Леона высвободилась с неохотой, но твердо:
– Для всего есть свое время и место. Нам следует подумать о наших молодых. Будем надеяться, что все уладится.
Но их надеждам не суждено было оправдаться.
В отношениях Сола и Арабеллы наступал перелом.
– Не разговаривай со мной так, – сказала Арабелла. – Это ужасно, неужели ты думаешь, что Руперт и я могли, могли... Я думала, что ты любишь меня!
Она сидела на кровати и теребила кружевной воротничок платья, глаза ярко сверкали на побелевшем лице. Золотистые завитки волос прилипли к лицу, на котором выступил пот. Мягкие складки зеленовато-голубого платья скрывали беременность, как крылья великолепной бабочки. В голосе Арабеллы слышалась мука. Никогда еще Сол не желал ее так сильно; он ненавидел подозрения и злость, которые поселились в нем.

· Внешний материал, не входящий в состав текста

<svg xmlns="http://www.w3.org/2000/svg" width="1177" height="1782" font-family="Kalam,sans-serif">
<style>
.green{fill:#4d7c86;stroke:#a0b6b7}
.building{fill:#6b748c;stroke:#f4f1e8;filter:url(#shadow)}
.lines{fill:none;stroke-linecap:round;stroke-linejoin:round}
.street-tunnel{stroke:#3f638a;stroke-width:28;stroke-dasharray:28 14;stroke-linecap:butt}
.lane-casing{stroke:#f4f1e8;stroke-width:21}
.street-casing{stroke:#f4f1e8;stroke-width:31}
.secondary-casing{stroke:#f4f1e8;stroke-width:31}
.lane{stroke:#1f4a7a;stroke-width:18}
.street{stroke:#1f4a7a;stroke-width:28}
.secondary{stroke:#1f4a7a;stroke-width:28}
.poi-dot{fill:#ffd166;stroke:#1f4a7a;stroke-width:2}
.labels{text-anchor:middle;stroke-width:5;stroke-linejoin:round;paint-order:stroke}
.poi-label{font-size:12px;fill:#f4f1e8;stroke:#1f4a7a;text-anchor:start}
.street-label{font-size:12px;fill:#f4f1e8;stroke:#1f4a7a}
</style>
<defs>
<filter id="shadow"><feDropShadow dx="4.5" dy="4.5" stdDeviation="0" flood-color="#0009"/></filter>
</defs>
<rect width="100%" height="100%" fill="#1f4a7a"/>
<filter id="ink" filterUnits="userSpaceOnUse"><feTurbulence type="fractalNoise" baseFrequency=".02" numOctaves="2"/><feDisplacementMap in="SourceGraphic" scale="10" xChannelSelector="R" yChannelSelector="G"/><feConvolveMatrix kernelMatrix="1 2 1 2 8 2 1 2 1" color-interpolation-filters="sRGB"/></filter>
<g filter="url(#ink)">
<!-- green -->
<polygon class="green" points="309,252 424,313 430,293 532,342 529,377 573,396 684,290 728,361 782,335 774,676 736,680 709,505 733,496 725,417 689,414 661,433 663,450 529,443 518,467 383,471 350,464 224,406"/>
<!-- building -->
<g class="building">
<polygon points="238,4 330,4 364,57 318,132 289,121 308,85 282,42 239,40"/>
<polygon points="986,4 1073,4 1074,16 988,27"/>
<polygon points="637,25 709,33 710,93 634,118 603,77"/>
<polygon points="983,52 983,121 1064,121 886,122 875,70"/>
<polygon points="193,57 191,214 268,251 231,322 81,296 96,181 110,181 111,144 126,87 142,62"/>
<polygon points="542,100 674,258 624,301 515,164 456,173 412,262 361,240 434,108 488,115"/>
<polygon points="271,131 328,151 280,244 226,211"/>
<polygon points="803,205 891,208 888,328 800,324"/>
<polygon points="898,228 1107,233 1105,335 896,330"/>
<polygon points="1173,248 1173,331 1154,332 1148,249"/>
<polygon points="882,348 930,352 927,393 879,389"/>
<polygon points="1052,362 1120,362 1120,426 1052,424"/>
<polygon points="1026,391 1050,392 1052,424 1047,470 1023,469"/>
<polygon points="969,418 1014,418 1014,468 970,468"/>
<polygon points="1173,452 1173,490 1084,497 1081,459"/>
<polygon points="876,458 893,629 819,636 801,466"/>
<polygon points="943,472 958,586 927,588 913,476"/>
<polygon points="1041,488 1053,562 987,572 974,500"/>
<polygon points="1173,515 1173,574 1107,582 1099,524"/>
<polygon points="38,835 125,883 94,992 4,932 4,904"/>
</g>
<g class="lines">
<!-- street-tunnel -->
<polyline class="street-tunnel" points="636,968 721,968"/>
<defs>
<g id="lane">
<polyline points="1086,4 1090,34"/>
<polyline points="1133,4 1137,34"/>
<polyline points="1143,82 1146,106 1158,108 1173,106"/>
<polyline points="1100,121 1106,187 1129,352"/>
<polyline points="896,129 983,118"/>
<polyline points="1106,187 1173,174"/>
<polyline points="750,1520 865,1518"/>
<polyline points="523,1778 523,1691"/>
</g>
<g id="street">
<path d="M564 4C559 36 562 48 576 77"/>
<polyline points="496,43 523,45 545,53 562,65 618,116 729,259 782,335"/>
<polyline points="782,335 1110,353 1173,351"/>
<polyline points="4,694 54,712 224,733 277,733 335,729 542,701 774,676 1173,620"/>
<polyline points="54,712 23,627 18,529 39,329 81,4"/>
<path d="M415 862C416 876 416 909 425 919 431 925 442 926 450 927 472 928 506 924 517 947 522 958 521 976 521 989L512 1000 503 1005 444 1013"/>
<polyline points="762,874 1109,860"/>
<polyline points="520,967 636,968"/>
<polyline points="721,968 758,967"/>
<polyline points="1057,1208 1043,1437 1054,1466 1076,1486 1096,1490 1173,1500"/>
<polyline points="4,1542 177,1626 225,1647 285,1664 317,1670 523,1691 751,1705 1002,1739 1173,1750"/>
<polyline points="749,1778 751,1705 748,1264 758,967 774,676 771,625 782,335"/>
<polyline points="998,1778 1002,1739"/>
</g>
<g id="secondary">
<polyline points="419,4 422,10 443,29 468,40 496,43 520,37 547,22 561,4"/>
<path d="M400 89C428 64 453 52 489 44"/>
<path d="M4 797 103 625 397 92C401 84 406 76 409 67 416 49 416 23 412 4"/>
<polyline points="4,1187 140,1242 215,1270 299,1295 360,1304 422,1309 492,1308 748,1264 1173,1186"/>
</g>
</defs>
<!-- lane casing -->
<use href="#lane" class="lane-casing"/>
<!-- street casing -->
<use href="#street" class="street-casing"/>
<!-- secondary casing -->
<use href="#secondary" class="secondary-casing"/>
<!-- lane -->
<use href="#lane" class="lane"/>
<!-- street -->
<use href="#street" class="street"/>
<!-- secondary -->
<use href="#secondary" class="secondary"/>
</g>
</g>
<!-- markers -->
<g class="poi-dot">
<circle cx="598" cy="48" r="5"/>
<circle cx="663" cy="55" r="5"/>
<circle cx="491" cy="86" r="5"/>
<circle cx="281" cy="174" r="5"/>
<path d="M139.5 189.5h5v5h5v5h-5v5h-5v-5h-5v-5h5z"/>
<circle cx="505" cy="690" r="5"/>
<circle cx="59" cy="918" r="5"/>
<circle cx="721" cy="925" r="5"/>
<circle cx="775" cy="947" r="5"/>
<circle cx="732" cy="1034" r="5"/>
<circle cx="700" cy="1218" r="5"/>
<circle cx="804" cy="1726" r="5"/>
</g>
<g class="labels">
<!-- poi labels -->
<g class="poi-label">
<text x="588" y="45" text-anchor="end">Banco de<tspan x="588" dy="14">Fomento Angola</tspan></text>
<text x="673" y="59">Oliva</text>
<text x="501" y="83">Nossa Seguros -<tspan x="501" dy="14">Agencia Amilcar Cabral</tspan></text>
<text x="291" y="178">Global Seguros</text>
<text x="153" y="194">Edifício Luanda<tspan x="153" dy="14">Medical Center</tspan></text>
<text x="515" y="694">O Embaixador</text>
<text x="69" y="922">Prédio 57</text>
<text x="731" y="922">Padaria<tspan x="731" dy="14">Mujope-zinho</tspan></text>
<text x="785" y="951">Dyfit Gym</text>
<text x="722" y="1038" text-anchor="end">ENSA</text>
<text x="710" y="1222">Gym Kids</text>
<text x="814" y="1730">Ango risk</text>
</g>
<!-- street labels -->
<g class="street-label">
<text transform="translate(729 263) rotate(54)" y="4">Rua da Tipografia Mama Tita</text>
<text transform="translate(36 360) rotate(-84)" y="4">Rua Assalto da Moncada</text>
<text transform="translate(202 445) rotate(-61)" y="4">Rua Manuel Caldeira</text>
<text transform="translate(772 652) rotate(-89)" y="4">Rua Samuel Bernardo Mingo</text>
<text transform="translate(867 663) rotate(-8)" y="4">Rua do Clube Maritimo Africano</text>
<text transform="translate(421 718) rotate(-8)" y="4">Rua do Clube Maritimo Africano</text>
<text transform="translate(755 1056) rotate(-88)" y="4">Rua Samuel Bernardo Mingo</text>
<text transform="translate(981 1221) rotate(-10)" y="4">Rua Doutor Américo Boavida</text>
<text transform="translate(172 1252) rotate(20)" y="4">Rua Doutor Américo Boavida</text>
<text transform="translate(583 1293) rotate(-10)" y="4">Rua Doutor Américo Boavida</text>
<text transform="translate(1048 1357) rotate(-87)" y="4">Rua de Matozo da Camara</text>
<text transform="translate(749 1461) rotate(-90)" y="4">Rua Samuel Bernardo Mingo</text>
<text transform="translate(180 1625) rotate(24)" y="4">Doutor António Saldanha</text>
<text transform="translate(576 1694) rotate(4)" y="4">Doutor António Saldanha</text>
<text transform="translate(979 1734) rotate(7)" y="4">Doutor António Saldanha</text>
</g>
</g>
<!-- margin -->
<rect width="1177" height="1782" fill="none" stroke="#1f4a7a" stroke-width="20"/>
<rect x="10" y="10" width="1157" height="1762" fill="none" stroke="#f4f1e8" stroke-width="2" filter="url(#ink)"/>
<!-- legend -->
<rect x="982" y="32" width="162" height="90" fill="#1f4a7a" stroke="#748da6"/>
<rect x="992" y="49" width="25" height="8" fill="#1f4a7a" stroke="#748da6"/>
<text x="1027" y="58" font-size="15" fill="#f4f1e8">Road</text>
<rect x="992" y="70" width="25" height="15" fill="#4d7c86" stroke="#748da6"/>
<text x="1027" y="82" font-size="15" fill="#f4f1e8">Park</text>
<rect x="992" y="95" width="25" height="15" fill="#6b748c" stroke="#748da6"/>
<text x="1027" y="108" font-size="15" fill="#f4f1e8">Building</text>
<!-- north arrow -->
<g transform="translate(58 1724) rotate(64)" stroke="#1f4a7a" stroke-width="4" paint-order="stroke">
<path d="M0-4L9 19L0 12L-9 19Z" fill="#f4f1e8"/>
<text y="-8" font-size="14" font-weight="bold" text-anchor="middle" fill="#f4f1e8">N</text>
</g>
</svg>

Он ходил по комнате, прижимая руки к груди.
– Почему ты не отрицаешь этого? Почему не скажешь: «Руперт никогда не прикасался ко мне»? Скажи так, если это правда.
Арабелла сглотнула. Она хотела бы солгать, но не могла. Сол наклонился, схватил ее за плечо и приблизил свое лицо к лицу Арабеллы.
– Не можешь, да? – прошептал он жутким голосом, чувствуя такое отчаяние, что с трудом дышал. – Потому что это было, да? Бог мой, а я так доверял тебе! Я все время работал как проклятый ради твоего будущего, а ты и этот отвратительный Куртни занимались кровосмешением... – Он замолчал, затем с болью в голосе, в глазах, в сердце спросил: – Почему, Арабелла? Почему?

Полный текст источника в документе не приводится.